Fragment uit gegevens:
::::::::::
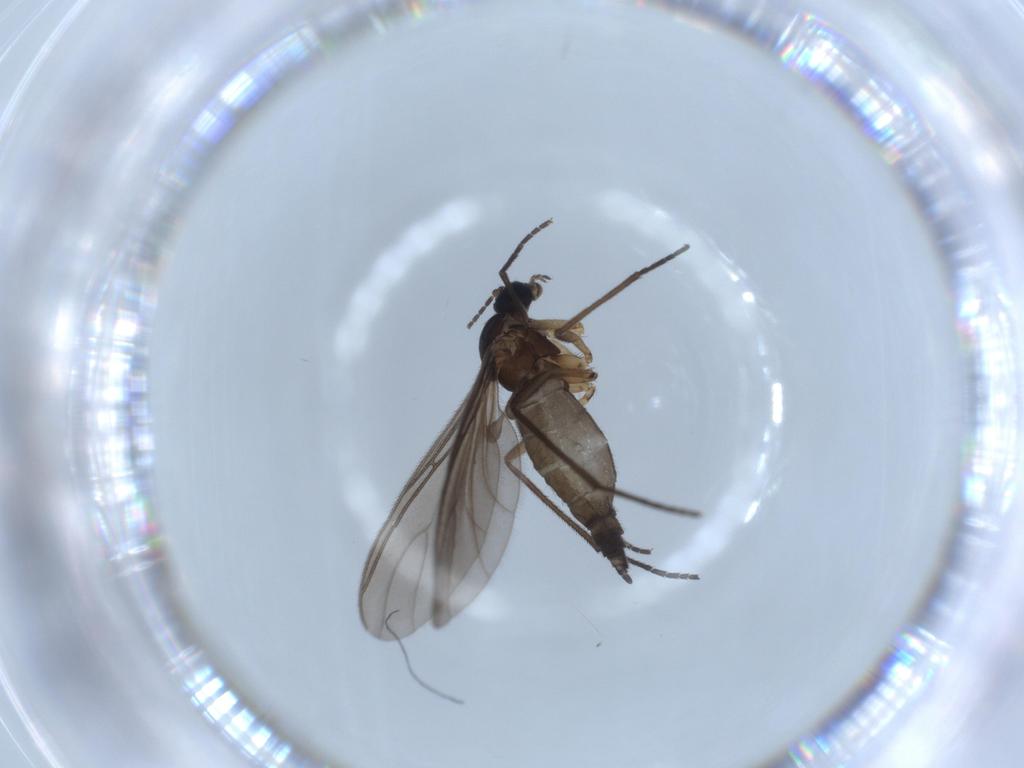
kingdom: Animalia
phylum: Arthropoda
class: Insecta
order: Diptera
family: Sciaridae
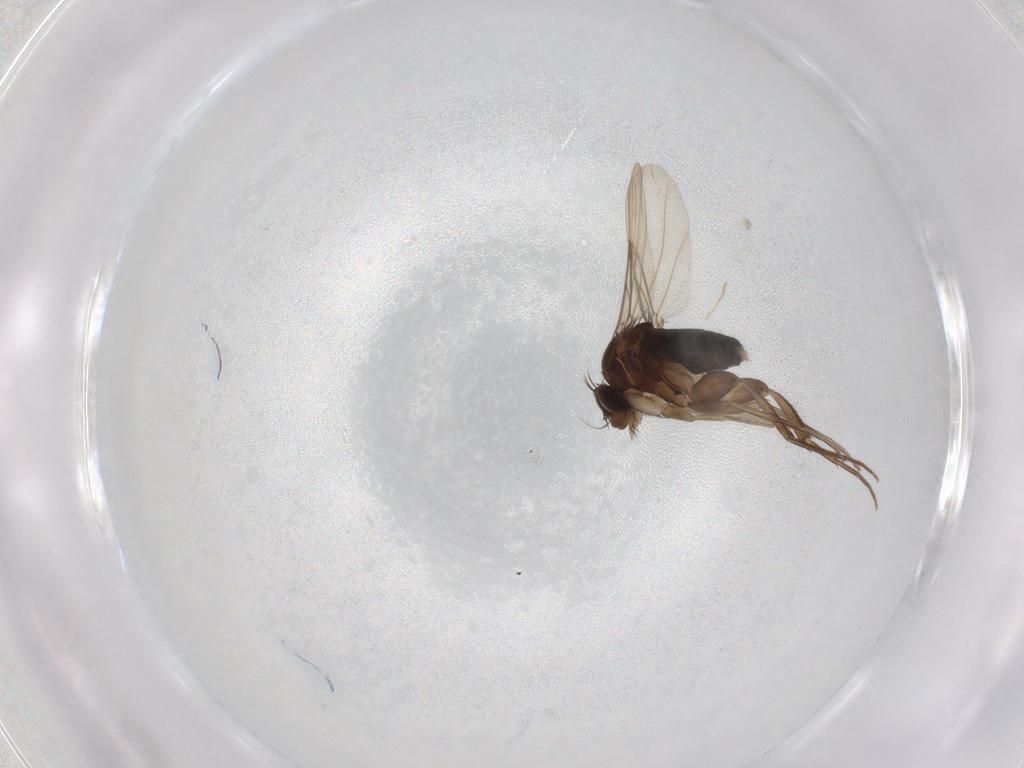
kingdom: Animalia
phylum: Arthropoda
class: Insecta
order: Diptera
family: Phoridae
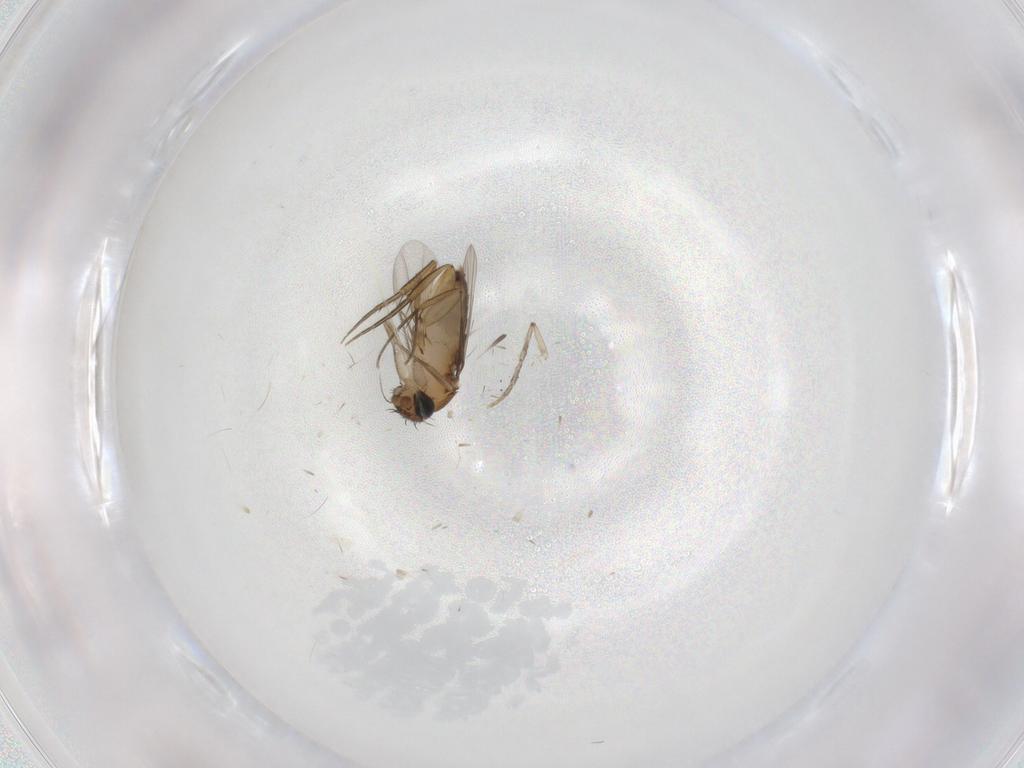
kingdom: Animalia
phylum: Arthropoda
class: Insecta
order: Diptera
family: Phoridae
::::::::::
Opdracht: Herhaal alle regels uit de lijst hierboven ongewijzigd en laat de afbeeldingen weg.

Resultaat hieronder:
kingdom: Animalia
phylum: Arthropoda
class: Insecta
order: Diptera
family: Sciaridae
kingdom: Animalia
phylum: Arthropoda
class: Insecta
order: Diptera
family: Phoridae
kingdom: Animalia
phylum: Arthropoda
class: Insecta
order: Diptera
family: Phoridae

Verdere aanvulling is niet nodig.